ARM coherent allocs, Was: ixp4xx eth broken in 3.7.0/3.8-rc5?

Mon Feb 18 04:08:53 EST 2013

Krzysztof Halasa writes:
 > Hi,
 > 
 > I'm not sure how is it supposed to work. Environment: IXP4xx CPU,
 > only 64 MB (of 256 MB) of RAM is available for PCI bus master DMA,
 > /dev/sda is a PATA CF or SATA SSD using CS5536-based PATA interface
 > (SATA - with a bridge) in DMA (PCI bus master) mode.
 > 
 > It works in PIO mode.
 > The problem seems to be this: pci_dev->dev.coherent_dma_mask is 0x3FFFFFF
 > (64MB-1). Yet __dma_alloc() called with GFP_DMA returns memory
 > physically located (dma_handle) above 64MB region.

Isn't that what the ARM-specific dma bounce allocator is supposed to
handle?  Or did e9da6e9905e639b0f842a244bc770b48ad0523e9 disable that one?
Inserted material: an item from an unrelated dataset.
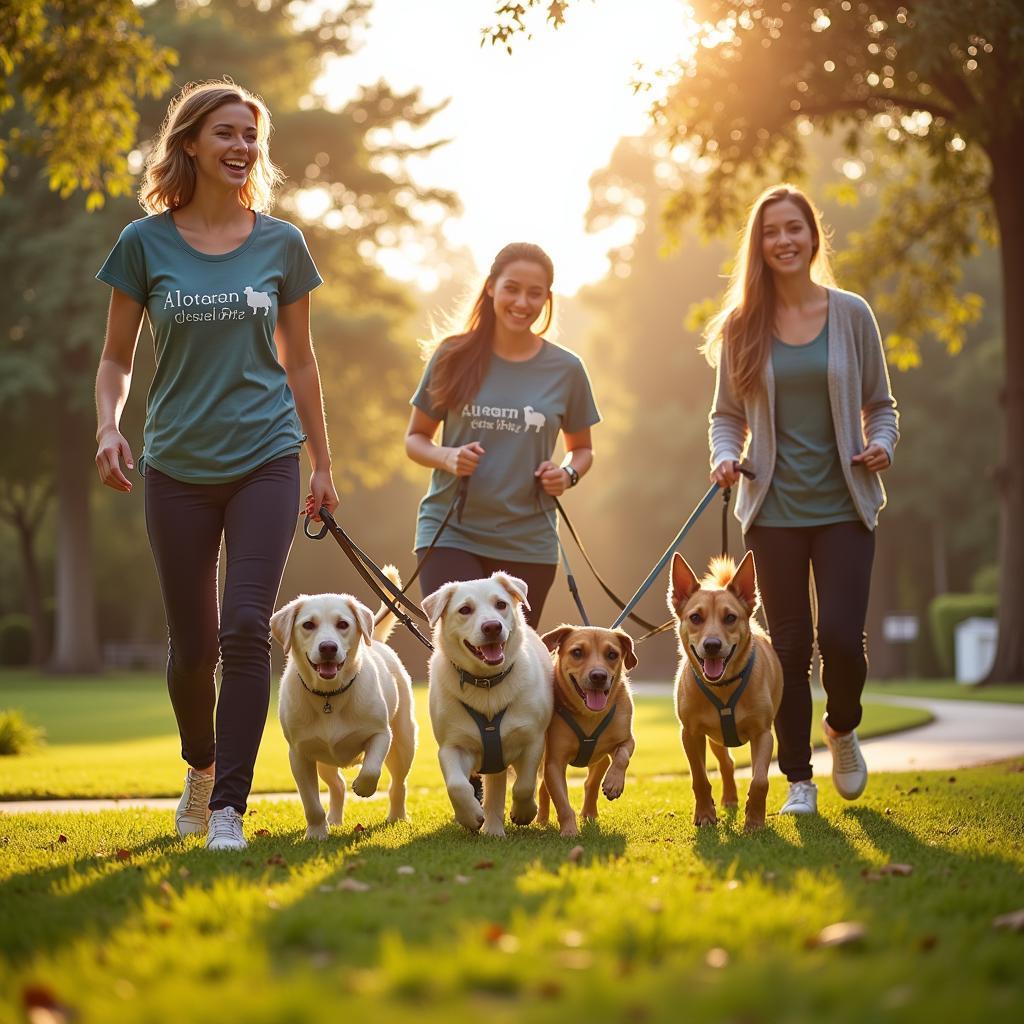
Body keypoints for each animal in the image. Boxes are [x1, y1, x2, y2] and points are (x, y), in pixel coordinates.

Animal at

My ixp4xx box only has 64MB RAM so there is never any bouncing there,
in fact I patch my kernel to disable the bounce support entirely.

/Mikael

 > 
 > Bisecting shows this commit broke it:
 > 
 > > I haven't yet tried the Ethernet driver but it seems my IXP425 box
 > > doesn't like this while mounting a disk (PCI CS3356-based IDE CF card).
 > >
 > > commit e9da6e9905e639b0f842a244bc770b48ad0523e9
 > > Author: Marek Szyprowski <m.szyprowski at samsung.com>
 > > Date:   Mon Jul 30 09:11:33 2012 +0200
 > >
 > >     ARM: dma-mapping: remove custom consistent dma region
 > >
 > >     This patch changes dma-mapping subsystem to use generic vmalloc areas
 > >     for all consistent dma allocations. This increases the total size limit
 > >     of the consistent allocations and removes platform hacks and a lot of
 > >     duplicated code.
 > >
 > >     Atomic allocations are served from special pool preallocated on boot,
 > >     because vmalloc areas cannot be reliably created in atomic context.
 > 
 > I'm trying to understand it (current code as of v3.8rc-7):
 > 
 > static void *__dma_alloc(struct device *dev, size_t size, dma_addr_t *handle,
 >                          gfp_t gfp, pgprot_t prot, bool is_coherent, const void *caller)
 > {
 >         u64 mask = get_coherent_dma_mask(dev);
 > ^^^^^^^^^^^^^^^^^^^^^^^^^^^^^^^^^^^^^^^^^^^^^^^^ This gets 64MB - 1
 >         struct page *page = NULL;
 >         void *addr;
 > 
 > #ifdef CONFIG_DMA_API_DEBUG
 >         u64 limit = (mask + 1) & ~mask;
 >         if (limit && size >= limit) {
 >                 dev_warn(dev, "coherent allocation too big (requested %#x mask %#llx)\n",
 >                         size, mask);
 >                 return NULL;
 >         }
 > #endif
 > 
 >         if (!mask)
 >                 return NULL;
 > 
 >         if (mask < 0xffffffffULL)
 >                 gfp |= GFP_DMA;
 > 
 >         /*
 >          * Following is a work-around (a.k.a. hack) to prevent pages
 >          * with __GFP_COMP being passed to split_page() which cannot
 >          * handle them.  The real problem is that this flag probably
 >          * should be 0 on ARM as it is not supported on this
 >          * platform; see CONFIG_HUGETLBFS.
 >          */
 >         gfp &= ~(__GFP_COMP);
 > 
 >         *handle = DMA_ERROR_CODE;
 >         size = PAGE_ALIGN(size);
 > 
 >         if (is_coherent || nommu())
 >                 addr = __alloc_simple_buffer(dev, size, gfp, &page);
 >         else if (!(gfp & __GFP_WAIT))
 >                 addr = __alloc_from_pool(size, &page);
 > ^^^^^^^^^^^^^^^^^^^^^^^^^^^^^^^^^^^^^^^^^^^^^^^^^^^^^^^^^^^^
 >         else ...
 > 
 > Is the pool supposed to live in GFP_DMA area or should we use more
 > pools? We call __alloc_from_pool() but it knows nothing about our
 > device's coherent_dma_mask or GFP flags.
 > -- 
 > Krzysztof Halasa
 >